10. Licensing and Provenance¶
The initialization matrix is an original encoding sourced from empirical articulatory phonetics as described in Hayes (2009). The SPE-derived feature system constitutes scientific fact about articulatory phonetics, not copyrightable expression.
The learned continuous values are derived from empirical data (ECCC, MorphoLex, CMU) through a documented statistical procedure. The result is an original data product of Neumann's Workshop LLC with full provenance transparency.
| Component | License | Notes |
|---|---|---|
| Hayes matrix | Original work | Scientific fact, page-level citations |
| ECCC | CC-BY 4.0 | Attribution required |
| MorphoLex | Academic open | Citation required |
| CMU Dict | BSD | Open |
| Learned vectors | Original work | Derived from above via documented procedure |
11. References¶
- Baayen, R. H., Piepenbrock, R., & Gulikers, L. (1995). The CELEX Lexical Database (Release 2). Linguistic Data Consortium.
- Chomsky, N. & Halle, M. (1968). The Sound Pattern of English. Harper & Row.

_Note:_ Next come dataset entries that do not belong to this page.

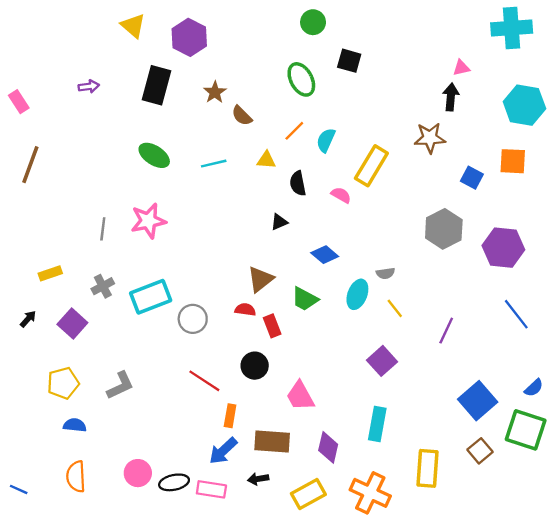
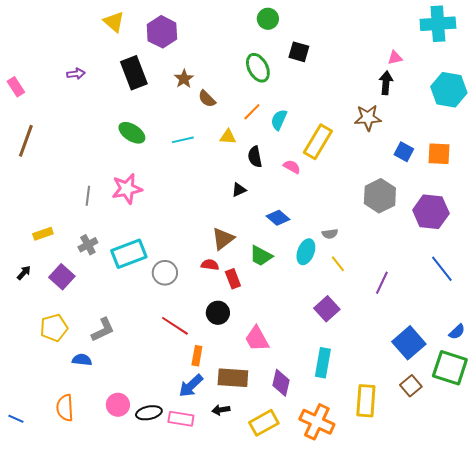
black rectangle: (157, 85) -> (134, 73), turned -36
orange square: (513, 161) -> (439, 154), moved
blue semicircle: (75, 425) -> (82, 360), moved

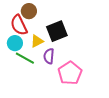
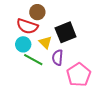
red semicircle: (19, 25) -> (27, 26), turned -45
yellow triangle: (37, 41) -> (45, 42), turned -48

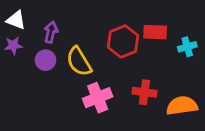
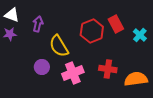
red rectangle: (155, 32) -> (116, 24), turned 60
cyan cross: (187, 47) -> (140, 35), turned -32
purple circle: (45, 60) -> (42, 67), moved

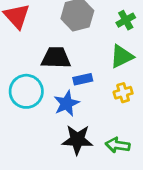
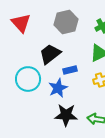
black trapezoid: (56, 58) -> (50, 54), turned -40

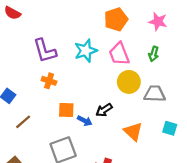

- Cutler, A., Weber, A., Smits, R., & Cooper, N. (2004). Patterns of English phoneme confusions by native and non-native listeners. JASA, 116(6), 3668–3678.
- Hayes, B. (2009). Introductory Phonology. Wiley-Blackwell.
- Miller, G. A. & Nicely, P. E. (1955). An analysis of perceptual confusions among some English consonants. JASA, 27(2), 338–352.
- Moran, S. & McCloy, D. (eds.) (2019). PHOIBLE 2.0. Max Planck Institute for the Science of Human History.
- Sanchez-Gutierrez, C. H., Mailhot, H., Deacon, S. H., & Wilson, M. A. (2018). MorphoLex: A derivational morphological database for 70,000 English words. Behavior Research Methods, 50(4), 1568–1580.